The fundamental elements of Watermark's EHS efforts are management commitment and employee involvement; worksite analysis; hazard prevention, control and compliance; and health and safety training. Health and Safety Program Director Peter Vernon, who reports directly to Watermark's CEO, emphasizes that employee involvement is a cornerstone of the company's EHS success.
"Watermark's program is directed and implemented by the employees, not just corporate managers," Vernon says. "Our employees possess ‘automatic thinking' when it comes to safety and the well-being of others. This thinking is something that doesn't come quickly or easily.

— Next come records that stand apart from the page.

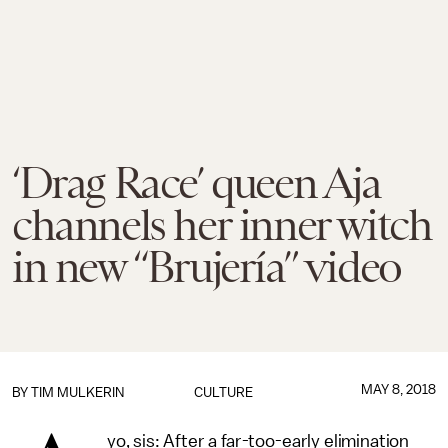
‘Drag Race’ queen Aja
channels her inner witch
in new “Brujería” video
MAY 8, 2018
BY
TIM MULKERIN
CULTURE
yo, sis: After a far-too-early elimination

It's developed over time through great effort, training, awareness, no compromising and, most importantly, through genuine caring."
80 employees/1 EHS professional
Employees from all levels of the company volunteer to participate in the Environmental, Safety and Quality Committee, which promotes awareness of EHS and quality issues and develops initiatives to improve the health, safety and wellness of Watermark employees and their families. Pocket-size "tip slips" enable employees to anonymously submit EHS ideas and concerns; managers are required to provide feedback on all tip-slip suggestions.
Watermark often works on projects in which client specifications call for at least two people on site to be trained in CPR and first aid. Watermark takes it a step further by requiring all of its employees to be trained in CPR and first aid and in the use of automated external defibrillators and bloodborne pathogens. Trainees include everyone from laborers and superintendents to company officers and project managers.
Every day, nearly 700,000 residential, commercial and industrial customers in Kansas depend on Westar Energy for electricity, and the utility prides itself on being so reliable that customers "take us for granted." But Westar's reliable energy doesn't come at the expense of worker safety.
Executive Vice President and COO Doug Sterbenz promises that Westar never will trade the health and well-being of its employees "for getting the lights on, generating electricity or servicing a customer." Sterbenz repeats the mantra at all of his speaking engagements, and the quote is found throughout the company's facilities.
The numbers reflect Westar's commitment to safety: The company's total case incident rate has declined steadily over the years, to a record-low 0.58 in 2013 (well-below the industry average). Employee engagement is high, thanks to growing participation in safety meetings, safety committees and peer-to-peer safety observations. And each year, Westar brings company executives and nationally known speakers to 12 Westar facilities across the state as part of safety-focused kick-off and mid-year tours, and holds safety rallies in the second and fourth quarters at 32 worksites across the state, involving 2,000 of Westar's approximately 2,400 employees.
Westar Energy Inc. —
2,340 employees/30 EHS professionals
Still, Westar, which is the largest electric utility in Kansas, isn't content to rest on its laurels. When the company's behavior-based observation process became "stagnant," Westar developed separate processes for supervisors and craft employees, and eventually created custom forms for field and customer-care personnel, explains Ben Scriven, manager of plant safety. Westar's behavior-based process is based on the concept of "no name, no blame" and emphasizes communication and positive reinforcement during the observations.
"What makes Westar different is the recognition that we're never as good in reality as we think we are," Scriven says. "We're not satisfied with where we are. We understand that we will fail if we stop improving. And failing our employees is not an option."